• [Raw data]:
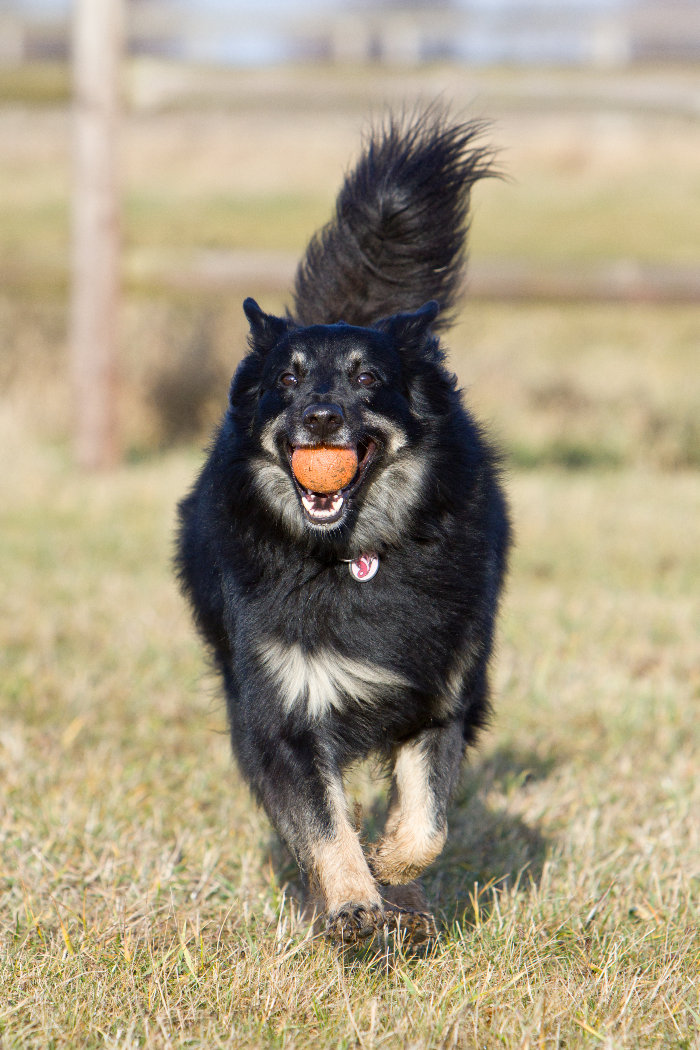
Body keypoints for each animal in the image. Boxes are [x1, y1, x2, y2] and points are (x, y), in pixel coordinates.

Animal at [178, 108, 512, 944]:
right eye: (288, 379)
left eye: (367, 378)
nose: (321, 419)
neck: (354, 554)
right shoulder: (279, 710)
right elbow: (322, 821)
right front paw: (354, 899)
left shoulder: (441, 689)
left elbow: (426, 818)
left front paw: (393, 870)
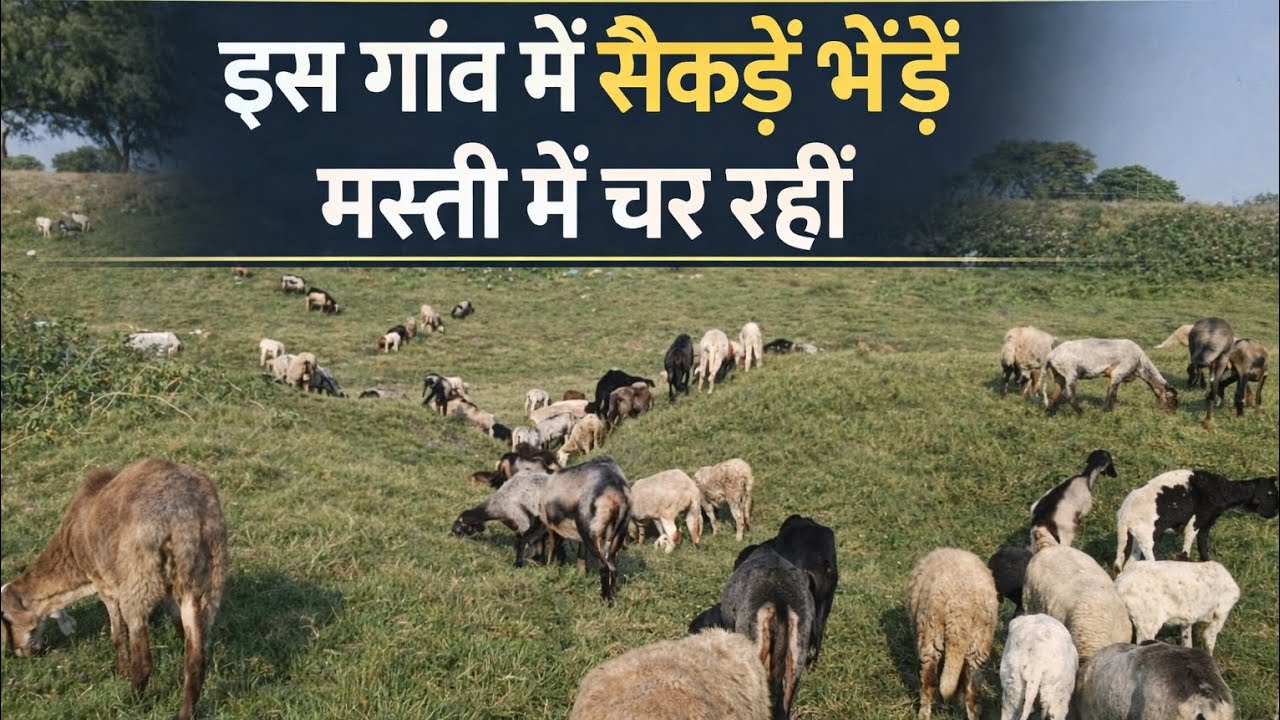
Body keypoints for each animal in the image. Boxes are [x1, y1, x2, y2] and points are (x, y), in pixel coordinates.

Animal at [0, 458, 227, 720]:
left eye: (6, 620)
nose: (17, 652)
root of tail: (184, 517)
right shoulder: (171, 594)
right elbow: (183, 637)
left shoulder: (107, 587)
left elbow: (117, 635)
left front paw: (122, 671)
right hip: (205, 580)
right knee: (196, 661)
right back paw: (185, 713)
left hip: (138, 581)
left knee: (144, 660)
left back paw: (132, 702)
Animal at [540, 457, 632, 604]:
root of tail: (617, 493)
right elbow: (581, 557)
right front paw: (581, 576)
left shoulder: (552, 526)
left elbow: (554, 547)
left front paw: (550, 569)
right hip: (618, 534)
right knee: (612, 565)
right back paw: (612, 595)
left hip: (591, 534)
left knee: (604, 567)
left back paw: (605, 600)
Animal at [906, 547, 998, 720]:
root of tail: (959, 608)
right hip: (979, 642)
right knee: (972, 691)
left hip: (931, 633)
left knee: (929, 681)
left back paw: (924, 713)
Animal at [1040, 338, 1179, 415]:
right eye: (1172, 401)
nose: (1171, 414)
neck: (1141, 363)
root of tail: (1051, 355)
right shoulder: (1118, 373)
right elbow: (1112, 394)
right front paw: (1106, 411)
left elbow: (1111, 393)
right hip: (1071, 372)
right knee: (1070, 397)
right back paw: (1082, 414)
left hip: (1059, 375)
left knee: (1054, 395)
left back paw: (1049, 413)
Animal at [1113, 469, 1278, 572]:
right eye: (1270, 493)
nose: (1275, 512)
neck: (1223, 490)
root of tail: (1124, 516)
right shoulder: (1199, 519)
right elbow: (1188, 546)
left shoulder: (1207, 523)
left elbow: (1203, 546)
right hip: (1146, 535)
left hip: (1135, 535)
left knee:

• [Your task]:
Write only the number of lines in the records that include the word "shoulder".

• [Response box]:
8